= Paint marker =

Marker pen filled with or made of paint

A paint marker is a type of marker pen that is used to create permanent writing on a variety of surfaces such as paper, metal, stone, rubber, plastic, and glass. Majik Inki was Japan's first oil-based marker, launched in 1953.

==Ink==
Unlike with most permanent markers the ink is an oil-based paint and generally requires shaking before use, similar to an aerosol spray paint can. In addition, the line is very opaque and, unlike spirit-based or other permanent inks, will not fade with exposure to UV light, and overlays all other colors beneath it. The paint from these types of markers is not truly permanent, as it can be removed using high pressure cleaning or paint thinning solvents such as acetone.

==Dangers==
Paint markers, and permanent markers generally, contain the toxic compounds xylene or toluene. Like spray paint, these markers give off volatile organic compounds, which can be dangerous when used in a badly ventilated area or without a particulate mask. Gloves can also be worn to avoid absorption through the skin.

==Solidified paint pens==
Another type of paint marker is the solidified paint pen. This is a type of marker, often contained within a twist tube, that is a cylinder of semi-hardened oil-paint with a pointed tip. As one writes with it, the point wears down and must be advanced to in order to continue writing. The marker leaves a mark similar to that of chalk. It is useful for marking on wet or oily surfaces. It is sold under the brand name Mean Streak in the United States and generic versions are also available online. It is made by Sanford, the maker of Sharpies, but there are many different brands and types of solidified paint pens.

==Usage==
Paint pens are used for a variety of purposes. Their most general usage is on windows, and they are often used to advertise sales or discounts meant to bring prospective buyers in. Restaurants often hire a professional artist to "paint" with the markers on their windows. Another popular use is for tire lettering, where auto enthusiasts use the markers to customize the look of their tires.

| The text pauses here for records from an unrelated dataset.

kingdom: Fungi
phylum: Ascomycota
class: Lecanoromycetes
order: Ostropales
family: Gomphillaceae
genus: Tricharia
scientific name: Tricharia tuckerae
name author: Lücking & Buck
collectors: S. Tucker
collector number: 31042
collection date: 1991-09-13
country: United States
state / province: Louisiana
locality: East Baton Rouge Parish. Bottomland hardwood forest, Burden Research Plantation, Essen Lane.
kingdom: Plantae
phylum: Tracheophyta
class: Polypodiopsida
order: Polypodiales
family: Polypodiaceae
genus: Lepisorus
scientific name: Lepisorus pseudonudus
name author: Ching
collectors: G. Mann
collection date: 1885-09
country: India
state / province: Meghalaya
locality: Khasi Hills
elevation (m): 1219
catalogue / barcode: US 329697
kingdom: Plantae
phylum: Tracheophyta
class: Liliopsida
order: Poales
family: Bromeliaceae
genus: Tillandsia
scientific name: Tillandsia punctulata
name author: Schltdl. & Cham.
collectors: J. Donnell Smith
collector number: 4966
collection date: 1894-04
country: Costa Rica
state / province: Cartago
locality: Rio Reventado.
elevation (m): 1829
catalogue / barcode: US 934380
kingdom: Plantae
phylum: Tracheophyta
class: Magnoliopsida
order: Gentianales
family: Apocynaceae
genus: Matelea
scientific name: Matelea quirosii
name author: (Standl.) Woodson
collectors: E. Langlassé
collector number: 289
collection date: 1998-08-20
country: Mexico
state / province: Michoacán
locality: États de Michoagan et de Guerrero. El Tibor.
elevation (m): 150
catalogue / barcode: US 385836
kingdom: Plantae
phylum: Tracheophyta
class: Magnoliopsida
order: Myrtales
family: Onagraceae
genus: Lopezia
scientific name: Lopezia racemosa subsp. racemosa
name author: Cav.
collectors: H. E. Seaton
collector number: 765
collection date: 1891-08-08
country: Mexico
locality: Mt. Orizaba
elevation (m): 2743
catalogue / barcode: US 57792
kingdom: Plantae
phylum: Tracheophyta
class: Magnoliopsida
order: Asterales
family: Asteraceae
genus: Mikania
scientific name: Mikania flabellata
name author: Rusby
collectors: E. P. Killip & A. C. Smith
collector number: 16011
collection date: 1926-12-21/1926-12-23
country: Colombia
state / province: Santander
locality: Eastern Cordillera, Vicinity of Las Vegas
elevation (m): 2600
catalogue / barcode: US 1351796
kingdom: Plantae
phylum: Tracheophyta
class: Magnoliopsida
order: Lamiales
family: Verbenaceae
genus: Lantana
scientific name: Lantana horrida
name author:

Paint markers have gained more general usage in the arts and crafts community for a variety of uses. These uses include sign design, on photographs in scrap booking, on clothing, glass home goods, as well as traditional art and street art (mainly graffiti). When deciding what to use paint markers for, an artist should also consider this list of qualities of different paint marker brands: removability, odor, pigmentation, and drying time.